# [ACTION ITEM]
Go through the records and show each line where the word "aibă" occurs.

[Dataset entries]
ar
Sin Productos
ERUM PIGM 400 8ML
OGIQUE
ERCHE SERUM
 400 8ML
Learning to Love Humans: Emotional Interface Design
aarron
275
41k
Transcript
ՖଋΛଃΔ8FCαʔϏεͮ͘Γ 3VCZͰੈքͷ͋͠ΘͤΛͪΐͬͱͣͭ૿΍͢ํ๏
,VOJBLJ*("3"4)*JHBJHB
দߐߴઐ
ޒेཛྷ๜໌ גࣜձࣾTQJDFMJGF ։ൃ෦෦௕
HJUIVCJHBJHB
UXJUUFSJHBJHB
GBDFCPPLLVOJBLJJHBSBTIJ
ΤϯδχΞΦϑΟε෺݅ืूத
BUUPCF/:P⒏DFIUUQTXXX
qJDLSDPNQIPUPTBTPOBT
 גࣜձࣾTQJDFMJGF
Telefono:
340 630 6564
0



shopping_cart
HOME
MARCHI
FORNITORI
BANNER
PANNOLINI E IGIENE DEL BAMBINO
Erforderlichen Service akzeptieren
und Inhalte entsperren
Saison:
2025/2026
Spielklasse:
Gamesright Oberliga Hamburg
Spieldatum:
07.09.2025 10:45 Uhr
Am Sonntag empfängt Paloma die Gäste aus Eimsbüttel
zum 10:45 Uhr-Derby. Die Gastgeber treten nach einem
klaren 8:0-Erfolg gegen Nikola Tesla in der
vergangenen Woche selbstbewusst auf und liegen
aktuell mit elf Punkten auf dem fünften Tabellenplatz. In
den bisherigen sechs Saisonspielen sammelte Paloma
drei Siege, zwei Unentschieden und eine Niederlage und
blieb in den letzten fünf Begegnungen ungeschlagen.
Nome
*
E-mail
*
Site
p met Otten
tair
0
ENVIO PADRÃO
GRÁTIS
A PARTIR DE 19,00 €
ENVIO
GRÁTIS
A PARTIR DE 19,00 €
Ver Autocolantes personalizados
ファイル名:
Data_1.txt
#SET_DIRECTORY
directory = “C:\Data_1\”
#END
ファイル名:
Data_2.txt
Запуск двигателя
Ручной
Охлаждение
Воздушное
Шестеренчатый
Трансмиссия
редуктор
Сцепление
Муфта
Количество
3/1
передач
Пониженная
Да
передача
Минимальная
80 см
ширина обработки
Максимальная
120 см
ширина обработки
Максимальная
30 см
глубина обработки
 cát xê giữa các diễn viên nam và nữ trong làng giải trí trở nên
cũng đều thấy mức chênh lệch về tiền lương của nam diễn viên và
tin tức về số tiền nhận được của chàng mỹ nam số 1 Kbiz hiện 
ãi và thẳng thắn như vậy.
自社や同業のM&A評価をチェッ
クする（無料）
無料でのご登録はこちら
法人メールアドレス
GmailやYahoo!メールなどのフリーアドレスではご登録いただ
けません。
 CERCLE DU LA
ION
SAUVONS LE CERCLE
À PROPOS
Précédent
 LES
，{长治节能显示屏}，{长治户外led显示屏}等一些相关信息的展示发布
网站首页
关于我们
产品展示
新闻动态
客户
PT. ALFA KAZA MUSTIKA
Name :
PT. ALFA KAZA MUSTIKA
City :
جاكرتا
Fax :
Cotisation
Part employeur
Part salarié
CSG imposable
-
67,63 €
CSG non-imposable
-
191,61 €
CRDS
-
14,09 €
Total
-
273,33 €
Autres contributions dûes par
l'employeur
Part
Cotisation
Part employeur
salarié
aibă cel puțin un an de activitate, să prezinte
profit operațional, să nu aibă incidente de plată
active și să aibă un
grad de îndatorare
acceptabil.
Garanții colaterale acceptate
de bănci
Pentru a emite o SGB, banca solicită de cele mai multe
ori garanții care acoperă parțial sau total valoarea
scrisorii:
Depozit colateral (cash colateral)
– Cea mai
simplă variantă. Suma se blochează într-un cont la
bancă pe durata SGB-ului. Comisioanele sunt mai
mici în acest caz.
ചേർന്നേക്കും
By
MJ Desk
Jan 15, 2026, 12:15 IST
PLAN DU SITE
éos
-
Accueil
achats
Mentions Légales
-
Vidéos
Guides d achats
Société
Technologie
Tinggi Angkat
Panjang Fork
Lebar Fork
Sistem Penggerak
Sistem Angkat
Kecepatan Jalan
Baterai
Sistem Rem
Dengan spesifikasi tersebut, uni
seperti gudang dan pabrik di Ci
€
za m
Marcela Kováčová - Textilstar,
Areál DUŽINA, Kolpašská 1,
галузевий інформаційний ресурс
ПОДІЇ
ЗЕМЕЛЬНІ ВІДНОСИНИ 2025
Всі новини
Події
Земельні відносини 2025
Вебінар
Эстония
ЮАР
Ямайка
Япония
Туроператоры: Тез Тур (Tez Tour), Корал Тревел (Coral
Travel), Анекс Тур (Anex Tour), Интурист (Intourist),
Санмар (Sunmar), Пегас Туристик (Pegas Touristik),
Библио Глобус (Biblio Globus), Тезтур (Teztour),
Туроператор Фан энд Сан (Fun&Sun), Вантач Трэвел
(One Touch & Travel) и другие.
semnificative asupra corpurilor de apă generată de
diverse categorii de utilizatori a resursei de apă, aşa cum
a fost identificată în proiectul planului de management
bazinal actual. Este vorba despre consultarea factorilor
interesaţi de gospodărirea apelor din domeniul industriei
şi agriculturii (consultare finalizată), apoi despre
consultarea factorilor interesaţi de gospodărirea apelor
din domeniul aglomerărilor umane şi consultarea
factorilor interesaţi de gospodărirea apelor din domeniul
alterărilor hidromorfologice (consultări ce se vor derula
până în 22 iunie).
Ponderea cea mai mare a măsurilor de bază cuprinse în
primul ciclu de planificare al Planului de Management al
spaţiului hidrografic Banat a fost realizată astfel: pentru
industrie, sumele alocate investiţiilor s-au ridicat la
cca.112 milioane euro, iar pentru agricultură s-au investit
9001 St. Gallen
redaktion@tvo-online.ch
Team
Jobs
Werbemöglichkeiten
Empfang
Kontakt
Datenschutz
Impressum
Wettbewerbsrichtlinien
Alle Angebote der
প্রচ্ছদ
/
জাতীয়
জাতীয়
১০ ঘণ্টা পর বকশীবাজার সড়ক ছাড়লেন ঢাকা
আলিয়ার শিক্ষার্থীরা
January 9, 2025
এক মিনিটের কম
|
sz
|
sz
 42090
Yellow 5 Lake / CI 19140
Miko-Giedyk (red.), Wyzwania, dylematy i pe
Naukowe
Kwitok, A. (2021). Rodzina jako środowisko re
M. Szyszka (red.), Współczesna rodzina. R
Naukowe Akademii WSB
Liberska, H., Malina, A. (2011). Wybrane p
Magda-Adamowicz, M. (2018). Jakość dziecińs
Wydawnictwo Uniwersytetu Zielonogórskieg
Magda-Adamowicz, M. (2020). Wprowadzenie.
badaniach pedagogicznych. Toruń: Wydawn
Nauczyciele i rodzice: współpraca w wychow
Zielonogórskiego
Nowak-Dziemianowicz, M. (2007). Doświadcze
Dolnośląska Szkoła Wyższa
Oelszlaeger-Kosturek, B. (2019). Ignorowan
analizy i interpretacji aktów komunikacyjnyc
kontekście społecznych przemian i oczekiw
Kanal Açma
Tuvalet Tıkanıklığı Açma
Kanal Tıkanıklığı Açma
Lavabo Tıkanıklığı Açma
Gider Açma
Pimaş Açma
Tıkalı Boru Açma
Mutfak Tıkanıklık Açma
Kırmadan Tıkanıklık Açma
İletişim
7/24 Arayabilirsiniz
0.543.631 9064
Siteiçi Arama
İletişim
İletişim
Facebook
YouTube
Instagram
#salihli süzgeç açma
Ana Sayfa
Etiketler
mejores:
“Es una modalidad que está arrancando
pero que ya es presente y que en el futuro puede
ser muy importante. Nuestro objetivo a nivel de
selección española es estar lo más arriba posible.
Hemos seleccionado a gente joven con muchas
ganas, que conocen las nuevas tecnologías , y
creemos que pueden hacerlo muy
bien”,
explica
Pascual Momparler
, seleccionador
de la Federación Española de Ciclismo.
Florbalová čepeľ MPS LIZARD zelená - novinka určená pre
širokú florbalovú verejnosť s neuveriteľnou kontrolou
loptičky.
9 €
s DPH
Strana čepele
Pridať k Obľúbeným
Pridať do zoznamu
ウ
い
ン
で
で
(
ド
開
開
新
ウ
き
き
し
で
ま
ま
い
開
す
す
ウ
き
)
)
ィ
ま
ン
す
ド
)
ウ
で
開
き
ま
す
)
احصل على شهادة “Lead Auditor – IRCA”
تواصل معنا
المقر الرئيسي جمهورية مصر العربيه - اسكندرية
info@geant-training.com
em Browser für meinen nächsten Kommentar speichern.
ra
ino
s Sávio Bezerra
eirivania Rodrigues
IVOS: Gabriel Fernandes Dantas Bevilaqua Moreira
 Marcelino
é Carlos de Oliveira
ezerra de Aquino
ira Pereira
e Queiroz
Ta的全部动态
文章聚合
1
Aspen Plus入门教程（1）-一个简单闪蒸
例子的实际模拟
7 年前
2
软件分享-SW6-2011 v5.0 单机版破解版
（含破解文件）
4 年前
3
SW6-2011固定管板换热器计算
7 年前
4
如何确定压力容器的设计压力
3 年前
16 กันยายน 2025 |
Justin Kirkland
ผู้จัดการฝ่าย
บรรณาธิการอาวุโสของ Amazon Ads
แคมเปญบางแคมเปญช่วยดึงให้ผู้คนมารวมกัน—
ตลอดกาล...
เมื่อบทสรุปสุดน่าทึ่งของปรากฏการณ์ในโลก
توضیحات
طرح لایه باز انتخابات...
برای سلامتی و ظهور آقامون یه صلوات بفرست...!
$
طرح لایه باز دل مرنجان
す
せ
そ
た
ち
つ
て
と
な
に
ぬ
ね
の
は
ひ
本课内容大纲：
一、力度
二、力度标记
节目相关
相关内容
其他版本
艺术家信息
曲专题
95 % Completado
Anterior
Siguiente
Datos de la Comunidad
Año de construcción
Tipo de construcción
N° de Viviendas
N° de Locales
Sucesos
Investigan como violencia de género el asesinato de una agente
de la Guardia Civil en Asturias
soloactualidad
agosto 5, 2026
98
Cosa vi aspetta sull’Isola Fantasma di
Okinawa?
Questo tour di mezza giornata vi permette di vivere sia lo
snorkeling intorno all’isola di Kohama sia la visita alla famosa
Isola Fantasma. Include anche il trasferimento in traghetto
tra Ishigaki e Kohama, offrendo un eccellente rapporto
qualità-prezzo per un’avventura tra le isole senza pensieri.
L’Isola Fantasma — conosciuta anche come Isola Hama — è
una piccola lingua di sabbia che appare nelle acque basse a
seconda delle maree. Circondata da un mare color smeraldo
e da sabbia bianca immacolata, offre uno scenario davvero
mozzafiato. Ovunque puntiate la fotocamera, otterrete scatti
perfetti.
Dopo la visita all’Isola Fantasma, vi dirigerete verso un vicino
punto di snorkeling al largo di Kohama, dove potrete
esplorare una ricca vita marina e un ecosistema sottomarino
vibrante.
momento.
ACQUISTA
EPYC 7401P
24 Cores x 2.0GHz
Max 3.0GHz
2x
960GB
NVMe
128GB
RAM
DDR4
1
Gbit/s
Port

# [SOLVED PROBLEM]
aibă cel puțin un an de activitate, să prezinte
profit operațional, să nu aibă incidente de plată
active și să aibă un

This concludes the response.